The results of an experimental investigation of a sensor intended for detection and measurement of concentration of nanoparticles in an aqueous medium, which is based on optical-dielectric whispering-gallery-mode microcavities, are presented. Variation of the frequency and Q-factor of the eigenmodes of the microcavity upon its interaction with silver nanoparticles is studied. It is demonstrated that this type of sensor can be used for measurement of infinitesimally low concentrations of nanoparticles.

Up-conversion in an Er-containing nanocomposite and microlasers based on it by N. O. Sobeshchuk; I. Yu. Denisyuk (1005-1007).
The results of an investigation of three-dimensional polymer microcavities doped with inorganic luminescent particles are presented. Microlasers in the form of rectangular parallelepipeds were fabricated based on the SU8 2025 photoresist by means of compact UV lithography. Luminescent particles containing erbium oxide were obtained by low-temperature synthesis of the corresponding chlorides in a nonaqueous medium. The obtained spectra confirm the presence of a narrowband laser radiation exhibiting a Stokes shift.

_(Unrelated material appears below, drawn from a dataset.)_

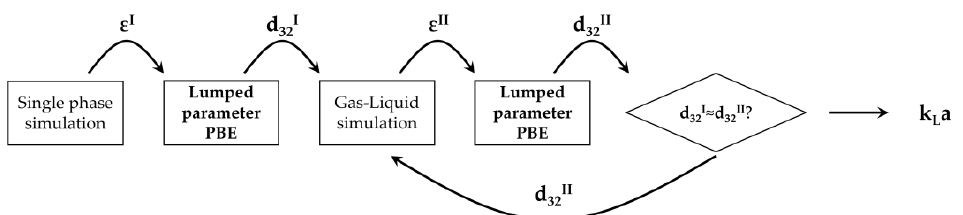
Figure 2. Schematic diagram of the PBM-based iterative procedure for the bubble size determination and gas – liquid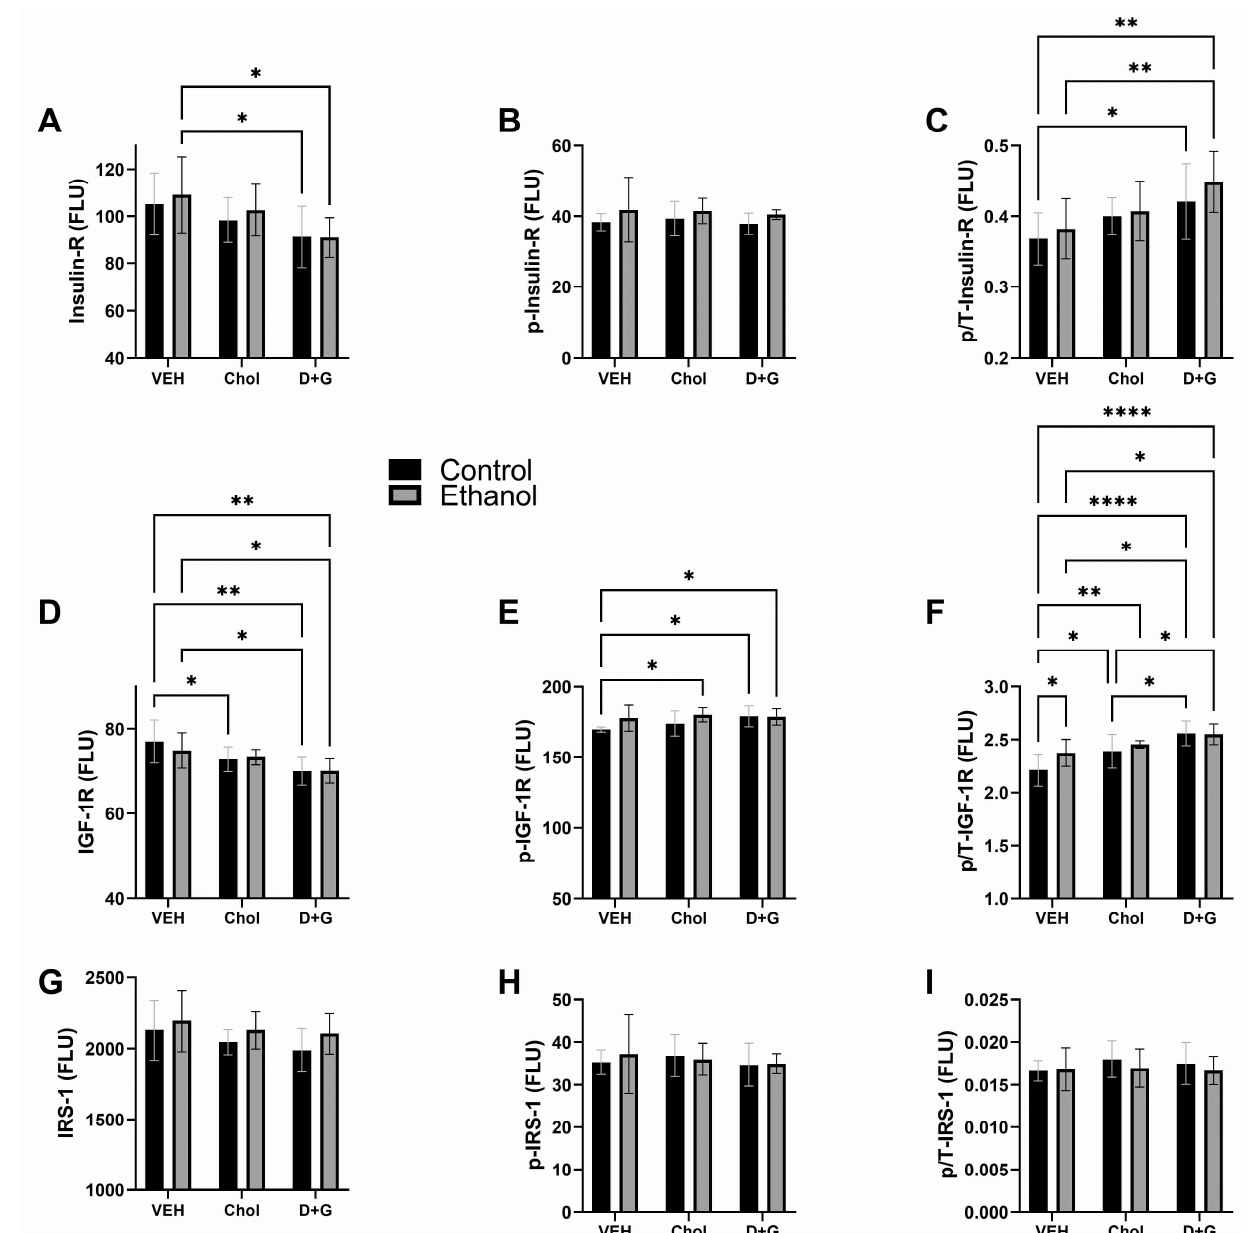
Figure 3. Ethanol and treatment (Chol and D+G) effects on upstream Insulin/IGF-1-Akt-mTOR pathway molecules. ( A ) Insulin R, ( B ) pYpY1162/1163 -Insulin-R, ( C ) p/T-Insulin-R, ( D ) IGF-1R, ( E ) pYpY1135/1136 -IGF-1R, ( F ) p/T-IGF-1R, ( G ) IRS1, ( H ) pS636 -IRS-1, and ( I ) p/T-IRS1. Graphs depict the mean ± SD of results (N = 6 cultures/group; FLU = fluorescent light units). Inter-group differences were analyzed by two-way ANOVA (see Table 2) with post-hoc multiple comparisons using Tukey tests. * p < 0.05;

Polarization analysis of the beam-steering device of quantum optical systems by A. S. Akent’ev; M. A. Sadovnikov; A. L. Sokolov; G. V. Simonov (1008-1014).
Polarization analysis of the laser radiation of quantum optical systems intended for pulsed laser ranging of satellites orbiting the Earth is conducted. The polarization states of laser radiation at the output of a laser rangefinder for different azimuth and elevation angles of satellites are determined. Problems related to controlling polarization losses upon reflection from the dielectric mirrors of the quantum optical system and reduction of error of laser ranging by using circularly polarized laser radiation are analyzed. It is confirmed that it is effective to use circularly polarized laser radiation for laser ranging of satellites orbiting the Earth.

A study of muscular tissue of animal origin by reflection-spectroscopy methods by L. V. Plotnikova; A. P. Nechiporenko; S. M. Orekhova; P. P. Plotnikov; A. L. Ishevskii (1015-1018).
A comparative analysis of the spectral characteristics of the surface of muscular tissue of animal origin (pork) and its main components has been performed by the methods of diffuse reflection electronic spectroscopy (DRES) and frustrated total internal reflection IR spectroscopy. The experiments have shown that the application of the DRES method makes it possible to detect more pronounced changes in the surface optical characteristics of muscular tissue and obtain electronic spectra containing information about the component composition of its main parts under successive extraction of sarcoplasmic materials, myofibrillar proteins of the actomyosin complex, and stroma mucopolysaccharides.

Erratum to: “A highly efficient white-light-emitting diode based on a two-component polyfluorene/quantum dot composite” by S. V. Dayneko; P. S. Samokhvalov; D. Lypenko; G. I. Nosova; I. A. Berezin; A. V. Yakimanskii; A. A. Chistyakov; I. Nabiev (1020-1020).